Bad Astronomy

Did life here begin out there?

There is this idea called panspermia, which says that life originated somewhere other than Earth, and was transported here by some means – usually a comet or meteorite impact.

This isn’t as silly as it sounds. For one, Mars is smaller than the Earth and farther from the Sun, so it cooled more rapidly and may have been more earthlike long before the Earth was. For another, complex molecules called amino acids, which are the building blocks of proteins, have been found in meteorites. Third, we know that chunks of other planets have made it here to Earth as meteorites.

The problems with this idea are legion. For one, two astronomers named Hoyle and Wickramasinghe who support panspermia have in the past made hysterical claims about it in the past, wielding it like a wildcard every time they can (when you claim bird flu and the 1918 flu come from space with absolutely no reason to think so, it’s time to consider the source when new claims are made). For another, it’s unknown how long a microbe, say, could survive in a chunk of rock or ice out in space. Research into this problem would be very interesting.

An article was just published on The Age’s website saying comets cannot transport microbes to Earth, because cosmic rays – subatomic particles in space moving at very nearly the speed of light – would destroy them.

The problem is, the article is almost entirely content-free. The scientists found ancient microbes in some Antarctic ice and tested their genetic material for degradation. The article doesn’t say how they went from this to saying microbes cannot survive in comets. It says the work has been published in PNAS, but I cannot find it. The article does quote other scientists who bring up legitimate objections, but this doesn’t help if I can’t find the (&*(*$*()^$ original article.

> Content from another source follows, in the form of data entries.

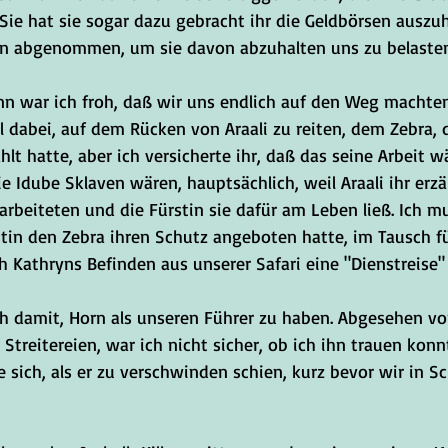
 Sie hat sie sogar dazu gebracht ihr die Geldbörsen ausz
en abgenommen, um sie davon abzuhalten uns zu belasten
nn war ich froh, daß wir uns endlich auf den Weg machten
l dabei, auf dem Rücken von Araali zu reiten, dem Zebra, 
lt hatte, aber ich versicherte ihr, daß das seine Arbeit w
 Idube Sklaven wären, hauptsächlich, weil Araali ihr erzäh
 arbeiteten und die Fürstin sie dafür am Leben ließ. Ich mu
stin den Zebra ihren Schutz angeboten hatte, im Tausch fü
h Kathryns Befinden aus unserer Safari eine "Dienstreise
ich damit, Horn als unseren Führer zu haben. Abgesehen vo
Streitereien, war ich nicht sicher, ob ich ihn trauen kon
sich, als er zu verschwinden schien, kurz bevor wir in S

I’d love to say something scientific here about the study, but I can’t. If anyone has any leads on this, I’d appreciate it.

Update: It figures. Within minutes of posting this, I coincidentally get an email from a list on I’m on pointing me to this article from the BBC, which clarifies the whole thing. The researchers revived old microbes and found the younger ones (100,000 years old) fared better than older ones (8 million years old). Radiation damage was the culprit. The ice they used was 3-5 meters below the surface, so it seems to me the claim that this is an objection to panspermia is hollow; comets can be very large, so microbes could be buried a mile deep in the cometary ice.